In recent years, the world has become much more aware of the promise of Big Data, machine learning, and artificial intelligence. Indeed, the ability to extract unprecedented insights from vast troves of unstructured data, using smart algorithms and game-changing computing power, is expected to be tremendously valuable to those industries that are bold enough to apply the technique.

In drug development, it’s a particularly seductive idea. Drug development is a complex and expensive business that involves looking for a molecule that can affect a biologic process in a very specific way, developing that molecule into a prototype drug, and then driving it through three phases of clinical trials – big data benefits are hugely powerful. After all, the failure rate of this approach is so high that it can take decades and costs hundreds of millions of dollars to get a drug to market. There’s got to be a better way, and for some, big data holds out the greatest promise of making the drug-development process less arbitrary and more effective.

Big data strategies are already being used to improve the way in which potential drug molecules are chosen for further analysis, to speed up pre-clinical testing, to track the progress of those tests more effectively, and to correlate test effects with particular variables. And there’s promising research underway about using in-silico simulations to explore how an organism will react to a drug, rather than having to do the work in vitro, on a lab bench.

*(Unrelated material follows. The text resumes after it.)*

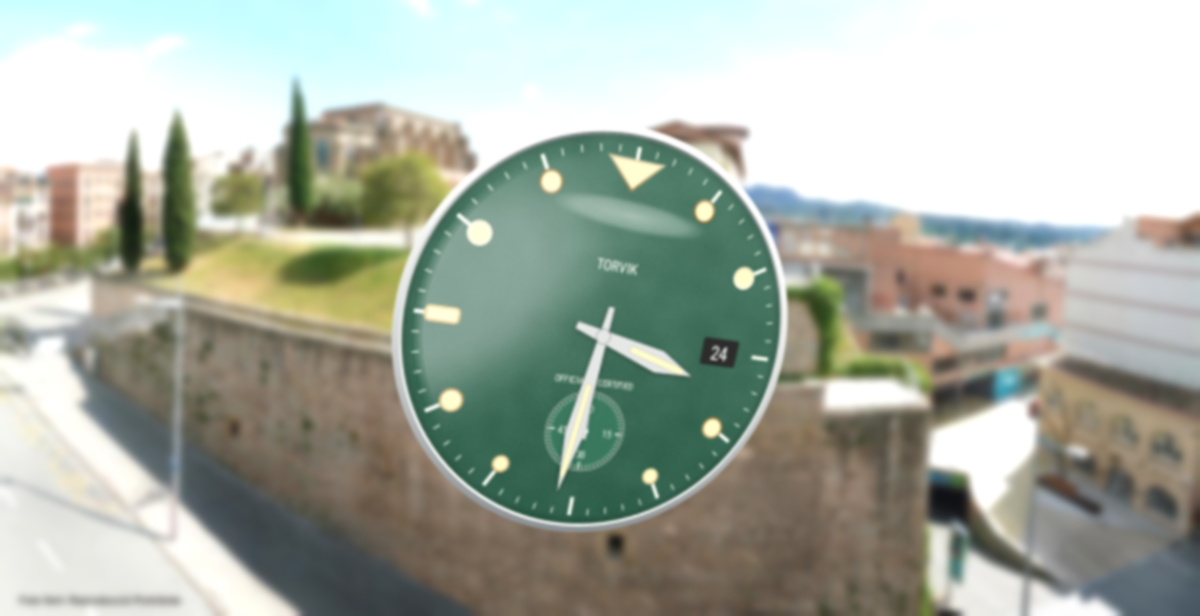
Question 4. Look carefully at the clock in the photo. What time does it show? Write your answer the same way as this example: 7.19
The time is 3.31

A Research and Markets report on Artificial Intelligence (AI) in healthcare and pharmaceutical Industries predicts the spend on AI to increase from $463 million in 2019, to $2,452.7 million by 2025. This includes money being pumped into big data approaches to drug development. If they work, then perhaps we could quickly create more effective versions of current drugs with fewer side effects. Perhaps, for example, we could use big data to analyze whether existing drugs could be repurposed to work on so-called ‘orphan’ illnesses, which affect such small (or poor) populations that it is currently not cost-effective to develop therapies for them. And eventually, perhaps big data techniques will enable personalized medicine, in which individual drugs are tuned to each user’s unique needs and circumstances at the point of use.

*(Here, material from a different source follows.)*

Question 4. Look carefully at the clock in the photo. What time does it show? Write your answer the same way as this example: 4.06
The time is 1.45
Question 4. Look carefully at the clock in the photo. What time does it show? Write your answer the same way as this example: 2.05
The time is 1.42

How do we capitalize upon this promise? One of the most important steps we can take is to ensure that the data which underpins these big data drug-development strategies is well-founded. Tools that capture real-world evidence will improve the quality and timeliness of the data to which big data strategies are applied, or accelerate the speed with which testing and clinical trial insights are fed back to researchers. This can only improve the process.

How do we achieve this? Connected drug-delivery systems may provide part of the answer. These systems combine traditional therapeutics with computer-mediated delivery to help ensure that patients get the right dose of the right drug at the right time. The approach has several advantages. It can help patients get the full benefits of their prescribed drugs, by ensuring they comply with the dosage regime. It can tune drug delivery to the patient’s situation by monitoring the relevant vital signs and then adjusting drug doses to match the current need. It can enable patients to be treated at home rather than in a hospital. And it can create a tight feedback loop between the patient and physician for improved monitoring and oversight – while also providing well-validated patient data for analysis in other contexts.

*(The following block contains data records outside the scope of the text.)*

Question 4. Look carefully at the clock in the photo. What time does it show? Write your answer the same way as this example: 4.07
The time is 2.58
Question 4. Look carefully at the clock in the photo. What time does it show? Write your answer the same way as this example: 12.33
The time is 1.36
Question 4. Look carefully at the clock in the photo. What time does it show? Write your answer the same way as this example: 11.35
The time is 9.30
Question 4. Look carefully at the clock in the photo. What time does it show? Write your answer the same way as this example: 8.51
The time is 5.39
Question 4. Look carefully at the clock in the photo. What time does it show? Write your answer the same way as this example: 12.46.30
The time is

Connected drug-delivery systems are an attractive option for improving patient care now and for enabling more effective big data drug-development strategies in the future. Developing such systems is not straightforward, though. It demands deep experience in medical-grade electronics design, firmware and software development. It also requires experienced human-factors oriented design teams to create simple user interfaces and intuitive user experiences. All this has to be done while ensuring high levels of patient safety, privacy, and data security – and meeting the requirements of a robust regulatory environment.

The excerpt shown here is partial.